Inference and Predictions from Poisson Point Processes Incorporating Expert Knowledge

Article excerpt

1. INTRODUCTION

The use of the nonhomogeneous Poisson point process (NHPP) has recently gained popularity in failure data analysis as a simple and versatile tool to assess the growth or decay of reliability of a complex system and to predict the life behavior of such systems. Special chapters in books such as those by Thompson (1988) and by Crowder, Kimber, Smith, and Sweeting (1991) have been devoted to this topic. But most of the existing inference and prediction procedures for the NHPP have been based on the sample theory approaches, especially those involving the method of maximum likelihood and its associated large-sample theory (cf. Crow 1974; Crowder et al. 1991, pp. 167-174; Karr 1986, pp. 94-124). Bayesian approaches with meaningfully chosen priors would bring improvements to the analysis, because of their ability to incorporate expert knowledge into the inferential mechanism. But the few Bayesian approaches that have been proposed (see, for example, Guida, Calabria, and Pulcini 1989 and Kyparisis and Singpurwalla 1984) are less than satisfactory, because the prior distributions used are chosen more for their mathematical convenience than due to a realistically motivated argument. In this article we describe a Bayesian approach for inference and predictions from a NHPP using a formally developed framework for constructing prior distributions that incorporate expert knowledge and engineering information. Thus our proposed approach should prove superior to both the sample theory methods that do not use expert information and the existing Bayesian approaches that do not better exploit the knowledge that is available. A noteworthy feature of our approach is that the expert opinion is elicited on the mean value function of the process, irrespective of its functional form. This is preferable to eliciting opinion on the unobservable and abstract parameters of the process.
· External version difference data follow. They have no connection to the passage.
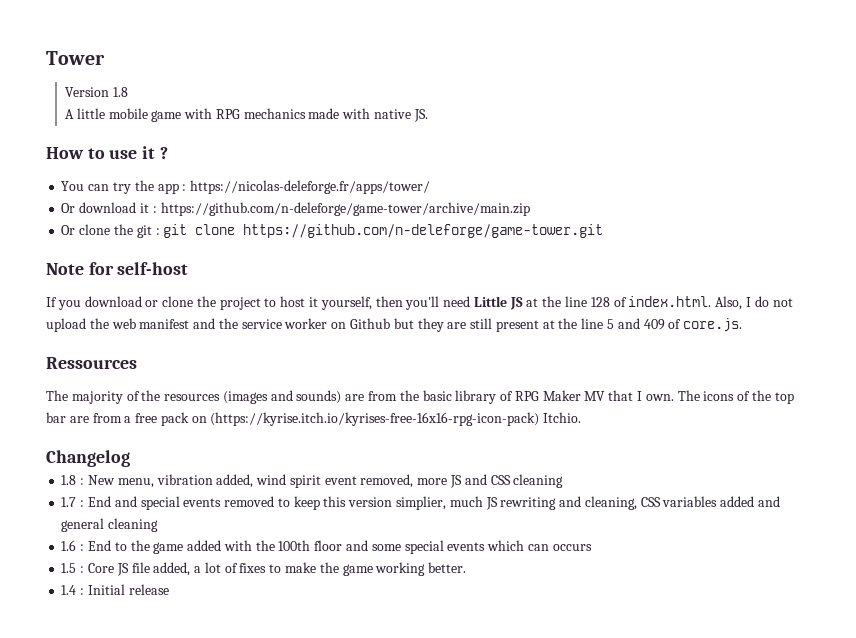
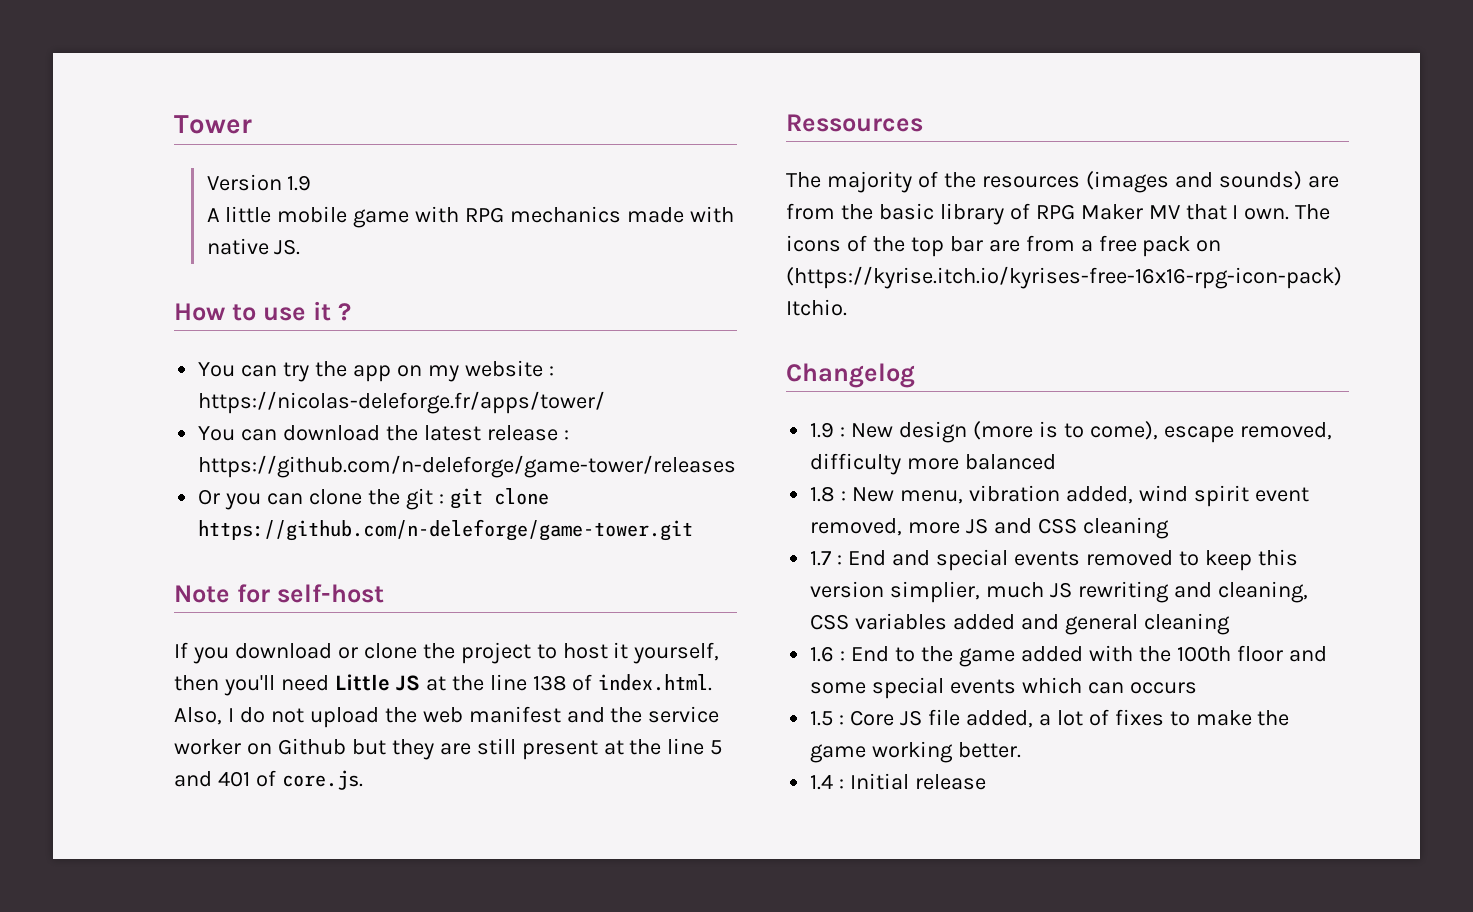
[112,87,128,97] 1.8 -> [287,175,312,191] 1.9
(179, 188) none -> [396,360,543,382] on my website
[61,202,530,216] [61,225,76,235] Or download it : https://github.com/n-deleforge/game-tower/archive/main.zip // Or -> [198,425,569,441] [198,455,737,478] [198,489,304,510] You can download the latest release : https://github.com/n-deleforge/game-tower/releases // Or you can
[590,297,610,307] 128 -> [532,675,567,691] 138
[643,319,665,330] 409 -> [217,771,250,787] 401
(130, 458) none -> [810,421,1332,443] [810,453,1057,475] // 1.9 : New design (more is to come), escape removed, difficulty more balanced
The idea of using expert knowledge and engineering information in a Bayesian analysis of time to failure models is not new (cf. Lindley and Singpurwalla 1986; Singpurwalla 1988). But what is new here is a consideration of this idea to a new class of models, namely the point process models. Thus to summarize, the methodological innovation of this article is the development of a formal mechanism for Bayesian inference in a general Poisson point process model using priors that have been motivated by expert knowledge or engineering information on the mean value function of the process.

To illustrate the applicability of our approach, we consider two scenarios, one from software engineering and the other from the railroad industry. The first scenario pertains to the number of failures in a piece of software during its debugging. The predictive distribution of the number of failures is a necessary input to a model that determines the optimal time for which the software needs to be tested and debugged prior to its release (see, for example, Singpurwalla 1991). We model the failure-generating mechanism via a NHPP indexed over time. In the second scenario our focus of interest is the number of defects in a railroad track as a function of the cumulative load in million gross tons (MGT) that it carries. The number of defects increases with the MGT carried, and the track is replaced when the former becomes excessive. The optimal decision for track replacement is based on an economic analysis that balances costs and risks. An essential input to the economic analysis is the predictive distribution of the number of defects as a function of the MGT. Here we model the number of defects in a track segment via the NHPP indexed by the MGT.

In the two scenarios, expert knowledge or engineering information arises via the following considerations. With regard to the software engineering problem, expert information is provided by the software engineer's empirical knowledge about a particular piece of software. Such knowledge is generally based on the number of lines of code in the software, the number of modules, the data obtained when testing the individual modules, the operational profile, and other factors. …